Inside the exhibition, Karolina Jabłońska (b. 1991, Niedomice, Poland; lives and works in Kraków) paints the politics of everyday life from her point of view, using her distinctive figurative style to amplify the impact of quotidian subject matter. Influenced by the feminist movements that have reshaped civil society in her native Poland, Jabłońska uses the immediacy of her cartoon-like depictions to viscerally explore the politics of gendered domestic spaces and women’s unpaid labors. Debuting a new body of work made for Dallas Contemporary, Jabłońska has staged her new series of self portraits in the kitchen where she appears in a comic state of struggle with boiling pots of Borsch, flaming aprons, and jars of pickles. Her Kitchen series evokes the traditional culinary staples of Polish cuisine while rendering fragments of her own body and likeness into these kitchen scenes. Jabłońska allegorically stages the conflict between traditional gender expectations and the feminist agency of the younger generation who have struggled against conventional norms through movements such as the Women’s Strike that transformed national politics in Poland. This will be Jabłońska first museum presentation in the US.

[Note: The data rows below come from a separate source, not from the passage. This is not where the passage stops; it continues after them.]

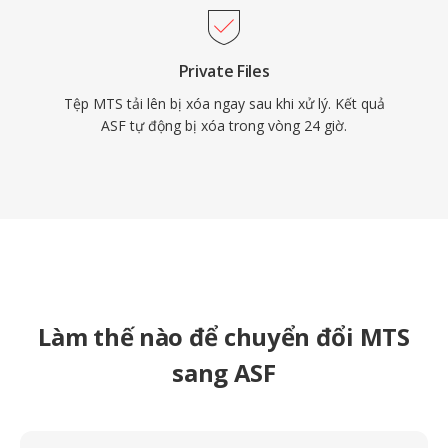
Private Files
Tệp MTS tải lên bị xóa ngay sau khi xử lý. Kết quả
ASF tự động bị xóa trong vòng 24 giờ.
Làm thế nào để chuyển đổi MTS
sang ASF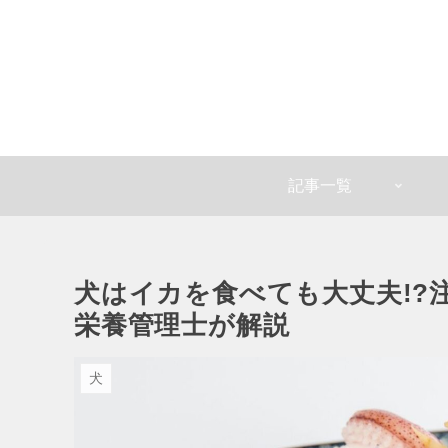
記事一覧
犬はイカを食べても大丈夫!?
栄養管理士が解説
犬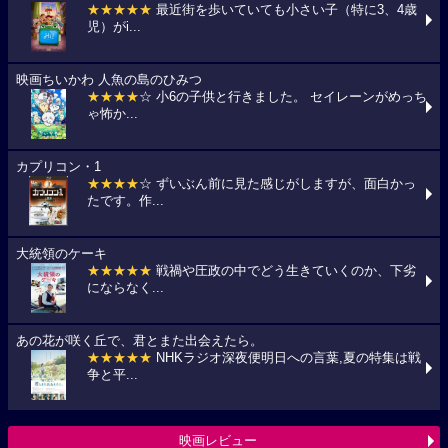
★★★★★
最近街を歩いていても小さい子（特に3、4歳
児）がi...
映画ちいかわ 人魚の島のひみつ
★★★★
☆ 小6の子供と行きました。 セイレーンがめっち
ゃ怖か...
カプリコン・1
★★★★
☆ ずいぶん前に見た感じがしますが、面白かっ
たです。作...
大統領のケーキ
★★★★★
戦禍や圧政の中でどう生きていくのか、下劣
にならなく...
あの花が咲く丘で、君とまた出会えたら。
★★★★★
NHKラジオ深夜便明日への言葉,夏の特集は戦
争と平...
映画レビュー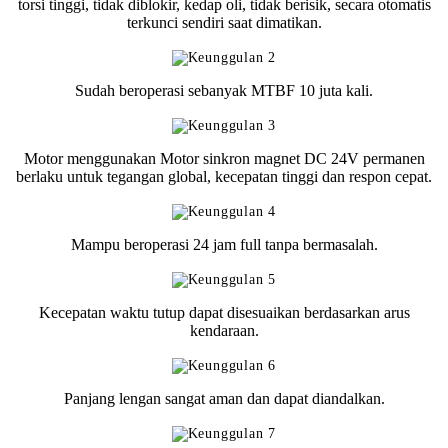
torsi tinggi, tidak diblokir, kedap oli, tidak berisik, secara otomatis
terkunci sendiri saat dimatikan.
Sudah beroperasi sebanyak MTBF 10 juta kali.
Motor menggunakan Motor sinkron magnet DC 24V permanen
berlaku untuk tegangan global, kecepatan tinggi dan respon cepat.
Mampu beroperasi 24 jam full tanpa bermasalah.
Kecepatan waktu tutup dapat disesuaikan berdasarkan arus
kendaraan.
Panjang lengan sangat aman dan dapat diandalkan.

Sally Saul (b. 1946, Albany, NY; lives and works in Germantown, NY) creates ceramics and sculptures with playful figures embodying sly politics. Her signature melange of whimsy and sensitivity transpires on her sculptural vignettes which take up images of everyday life as well as more explicit references to current events, and her own lived experience as a woman artist. Saul has lived and worked with the generation of artists from Chicago and San Francisco who have inspired the exhibition’s exploration of Cartoony Figuration. At Dallas Contemporary, Saul will present over a dozen recent sculptures that probe the intersection of everyday life and existential angst with her signature humor and wily feminist subversion.

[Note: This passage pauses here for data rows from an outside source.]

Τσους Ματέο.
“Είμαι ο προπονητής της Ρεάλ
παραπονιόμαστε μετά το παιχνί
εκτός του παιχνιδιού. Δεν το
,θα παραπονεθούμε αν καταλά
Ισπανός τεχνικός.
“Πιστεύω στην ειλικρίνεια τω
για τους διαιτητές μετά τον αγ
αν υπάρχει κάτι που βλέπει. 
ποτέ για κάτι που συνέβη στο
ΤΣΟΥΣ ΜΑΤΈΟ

Tabboo! (né Stephan Tashjian) (b. 1959, Leicester, MA; lives and works in New York) has been a leading voice of the queer underground in New York since the 1980s. His whimsical illustration style—inspired in part by his collection of puppets—was first used for performance posters and flyers for his drag act. Since then, his paintings have mined a range of historical references including ancient Greek motifs, the vibrant visual culture of the Weimar Republic, psychedelic patterns, calligraphic text, punk-collage strategies, and the performative personas of drag, theater, and nightlife. The selection of works presented at Dallas Contemporary spans four decades of Tabboo!’s oeuvre, spanning some of his earliest flyers for drag performances at the cult Pyramid Club in the East Village in the early 1980s, to his distinctive calligraphic text pieces in which he inscribes himself within a cannon of queer cultural luminaries, to more recent figurative paintings that evoke puppet shows featuring animal and human characters that are part of Tabboo!’s personal pantheon.

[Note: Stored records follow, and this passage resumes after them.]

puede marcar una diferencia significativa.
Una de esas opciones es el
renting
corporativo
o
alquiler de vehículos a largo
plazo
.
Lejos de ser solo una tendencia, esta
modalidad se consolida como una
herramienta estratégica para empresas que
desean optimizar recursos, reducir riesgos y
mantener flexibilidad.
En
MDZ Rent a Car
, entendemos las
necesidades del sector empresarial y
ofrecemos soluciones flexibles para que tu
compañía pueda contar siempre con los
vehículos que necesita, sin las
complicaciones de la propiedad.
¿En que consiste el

Umar Rashid also known as Frohawk Two Feathers (b. 1976, Chicago, IL; lives and works in Los Angeles, CA.) has created an epic decolonized history of the Americas in his paintings as well as his poetry, writings and performances. Inserting Black, Brown and First People protagonists into his imaginative alt-history paintings, Rashid has conjured the vast narrative of the Frenglish Empire (1648-1848) in which he recasts the histories of European colonization and autonomous indigenous nations in North America. His visual narratives slyly combine an array of art historical tropes from French, English and Dutch history paintings to the Ledger Drawings of the Plains Indians mashed up with cartoony figurative elements and anachronistic references to contemporary popular culture. Made especially for Dallas Contemporary, Rashid will create a new chapter of his grand historical narrative. Set at the turn of the 18th century, his story will center on a band of Black and mixed race “free radical” rebels in what today is called North-Central Texas, but was then known as Nueva España. In a series of six large scale paintings, this band of roving rebels spread their liberatory struggle and ancient regime change across the landscape, they are depicted encountering Numunuu (Comanche) tribes people as well as European settlers.